Вопрос «Как прошла ваша ночь? » давно перешел из разряда игривых в разряд раздражающих, минуя стадию светской вежливости. Что здесь говорить? Пожалуешься, а тебе в ответ вывалят собственную историю, еще хуже. И ты так себе: кто за язык тянул, чтобы обесценить собственные хлопоты и переживания?
Остается от этого чувство горечи, раздражения, даже «сразузления», если цитировать Карлсона (нормального, не Такера).
Почему мы раздражаемся больше в тех же обстоятельствах? Дело не в том, что реальность какая-то такая особенно злая и ненавидит исключительно нас, грешных.
Реальности было бы глубоко начхать на всю биосферу в планетарном масштабе (включая нас), если бы у нее было чем чихать. А так это просто три закона термодинамики, набор других известных законов, ну и еще куча неизвестных. Но от этого не менее безжалостных.

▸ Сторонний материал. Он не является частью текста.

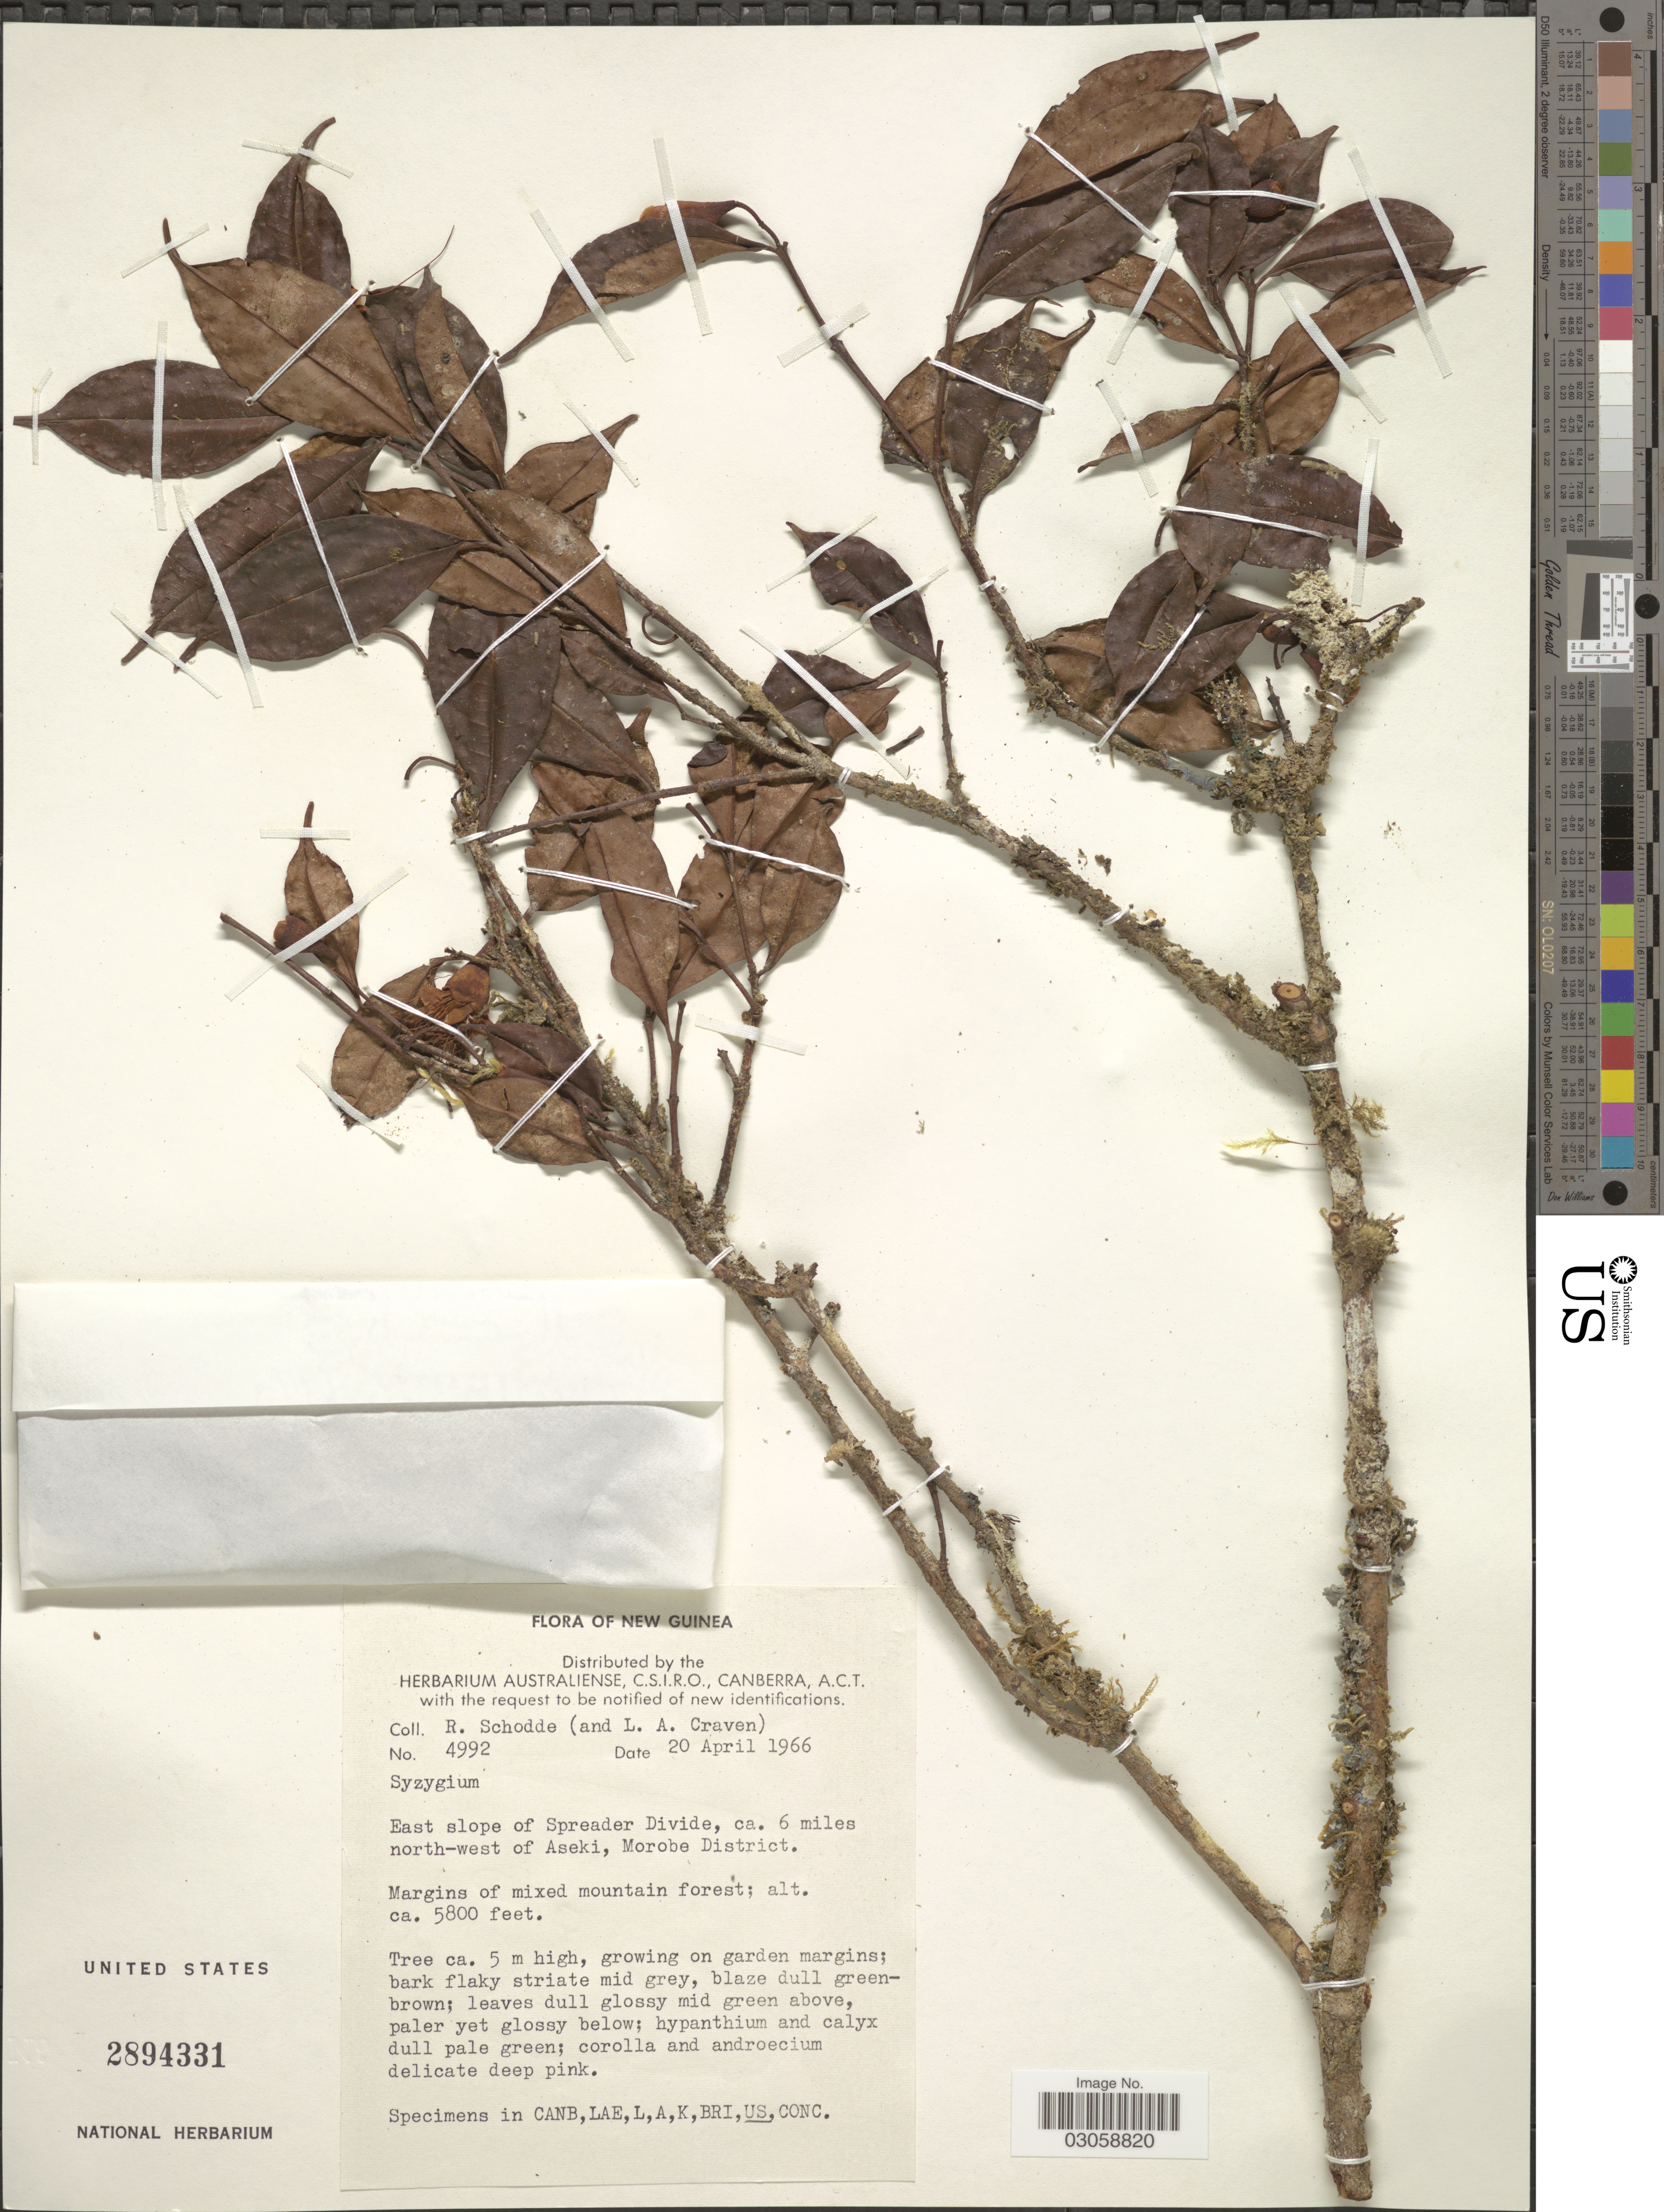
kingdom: Plantae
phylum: Tracheophyta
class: Magnoliopsida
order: Myrtales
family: Myrtaceae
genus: Syzygium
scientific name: Syzygium sp.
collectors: R. Schodde & L. A. Craven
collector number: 4992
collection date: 1966-04-20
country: Papua New Guinea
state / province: Morobe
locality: East slope of Spreader Divide, ca. 6 miles north-west of Aseki, Morobe District, New Guinea.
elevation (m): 1768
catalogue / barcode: US 2894331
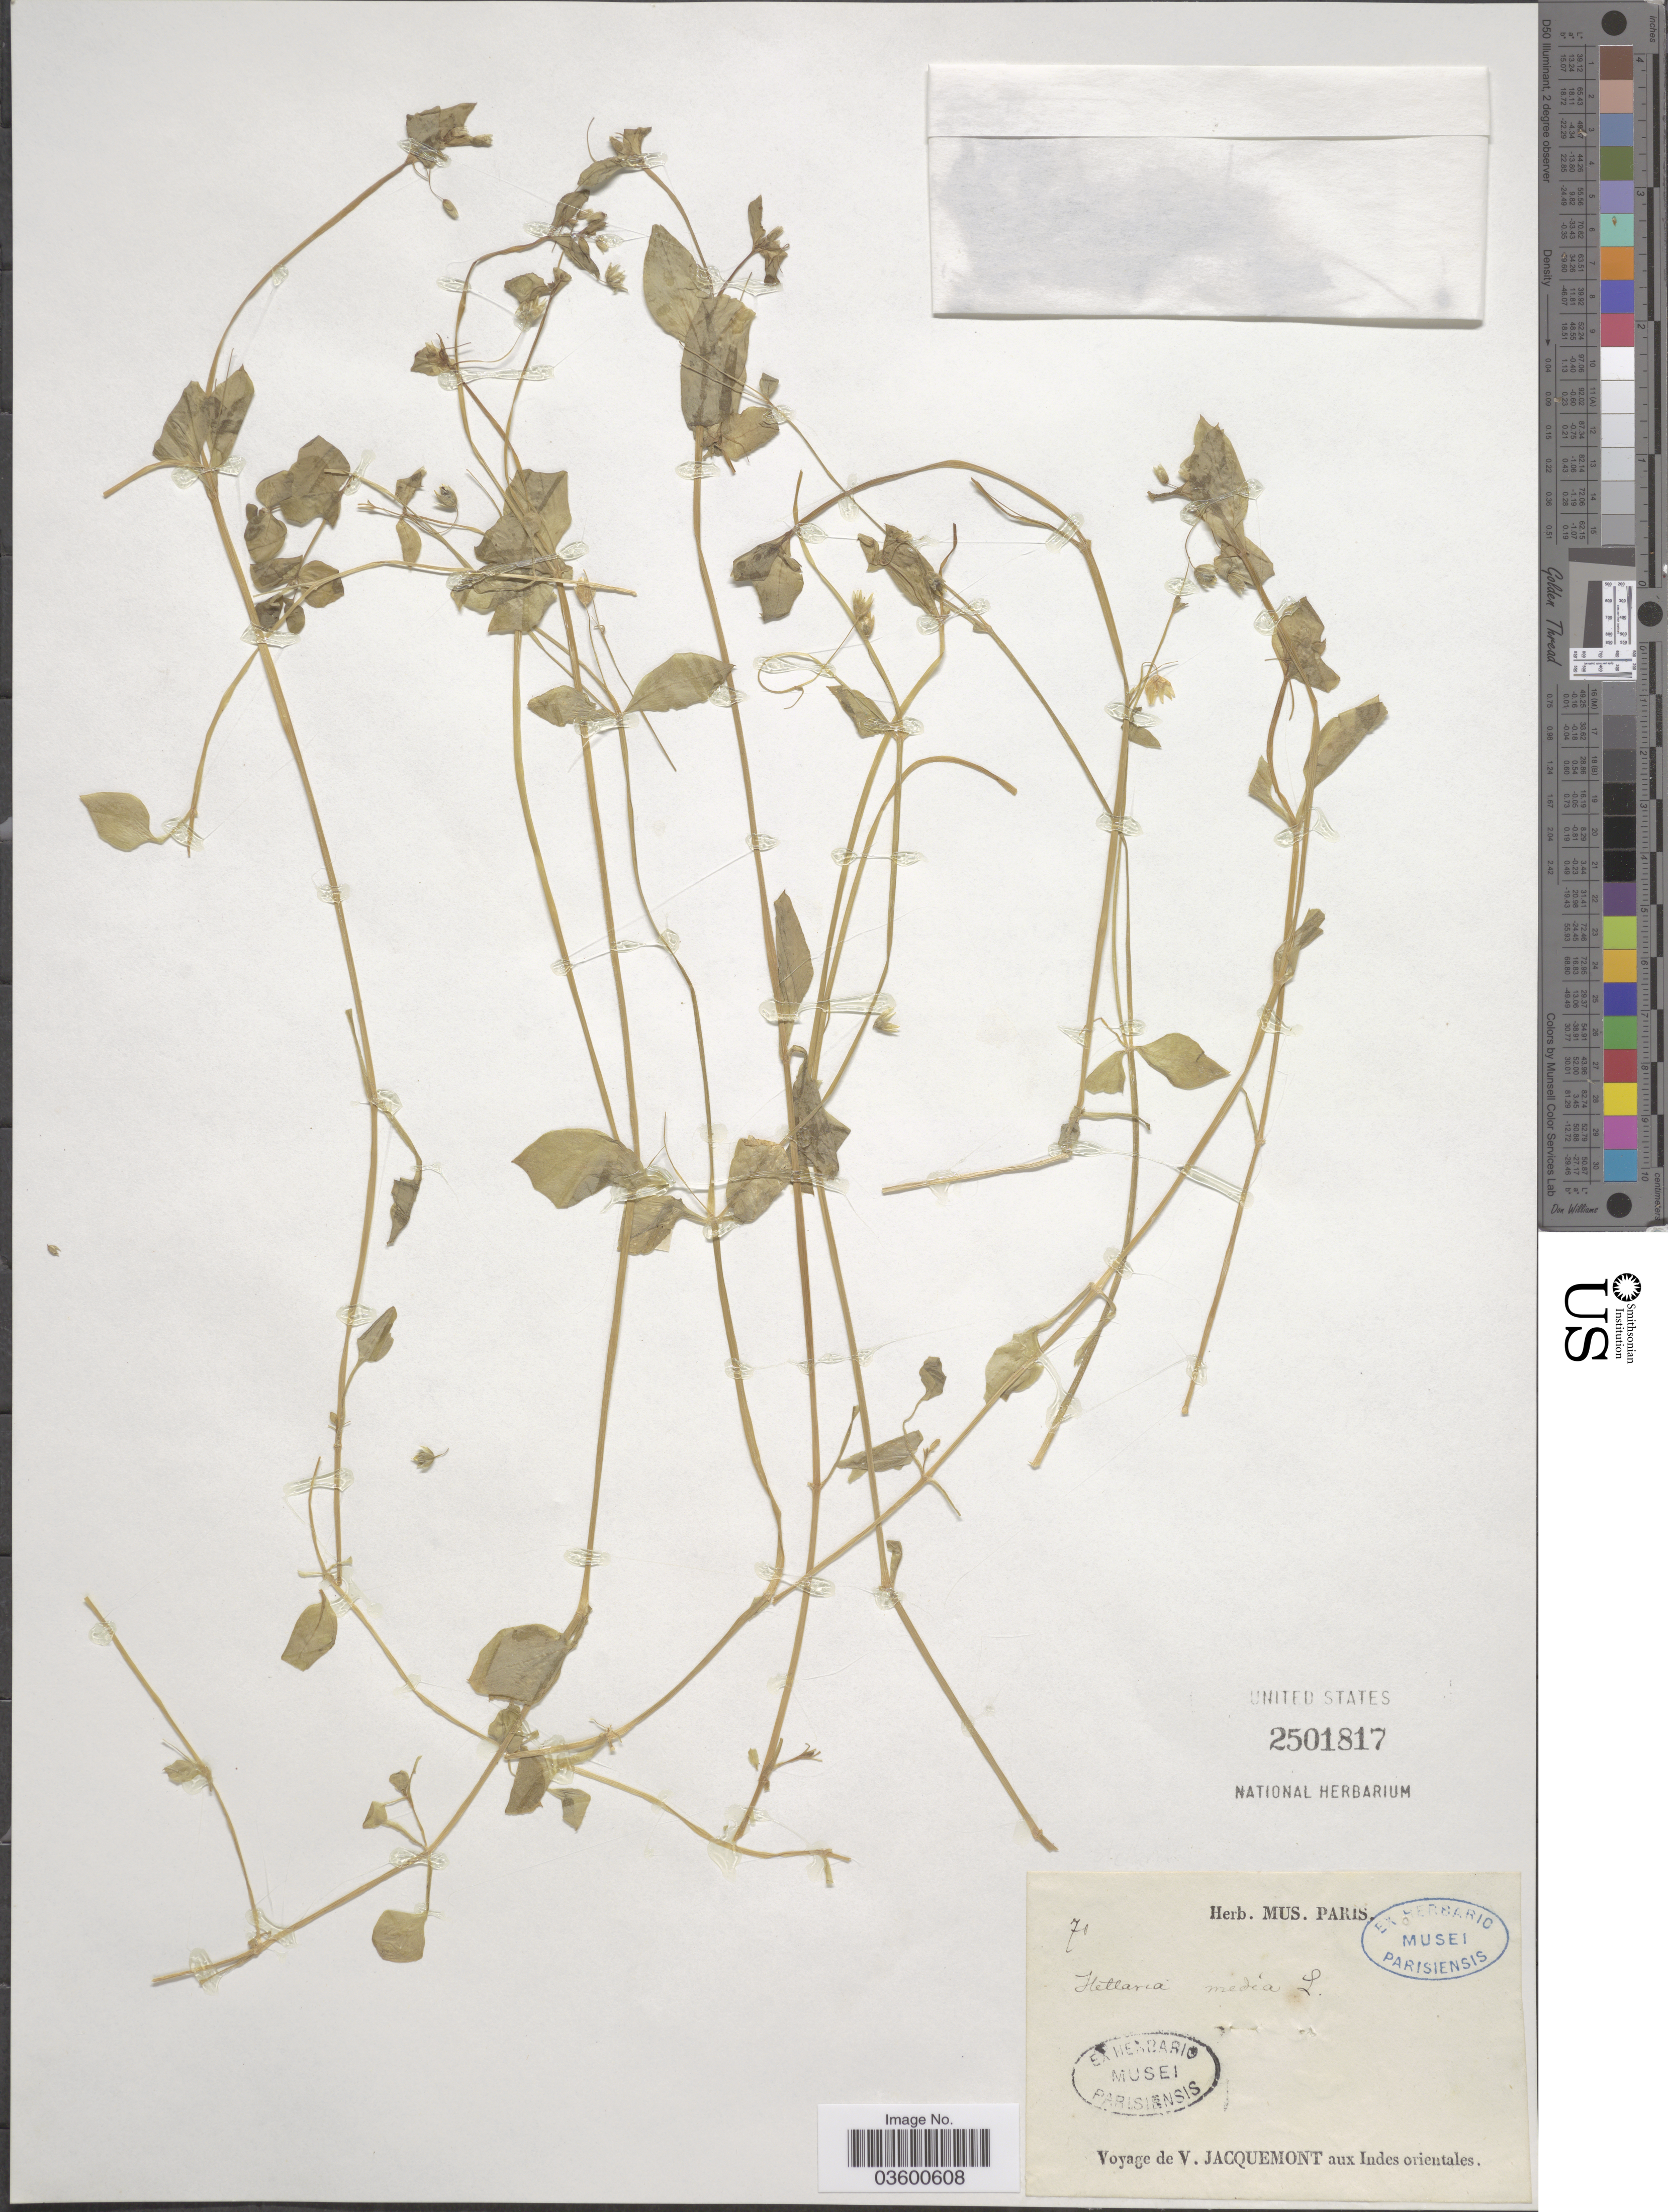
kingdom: Plantae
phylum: Tracheophyta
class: Magnoliopsida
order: Caryophyllales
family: Caryophyllaceae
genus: Stellaria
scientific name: Stellaria media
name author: (L.) Vill.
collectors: V. Jacquemont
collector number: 71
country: India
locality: Indes orientales.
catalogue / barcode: US 2501817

Та часть мозга, которая отвечает за метафорическое мышление, категорически не согласна с таким положением дел. Правое полушарие помогает сохранять смысл там, где он не может быть буквальным. Травматический опыт, который мы все переживаем, плохо вербализуется, а метафора дает обходной путь к смыслу, то есть помогает держать кукуху в гнездышке.
С другой стороны, нас призывают изо всех сил развивать «левополушарное» критическое мышление. Теоретически это должно было бы работать антидотом от пропаганды москалей, потому что левое полушарие «распознает» языковую форму. Но «ждуну» оно в принципе не нужно, а нормальные люди и так москалям никогда не верили. К тому же рациональный взгляд на вещи скучный, стариковский, безбожный и зрадофильский.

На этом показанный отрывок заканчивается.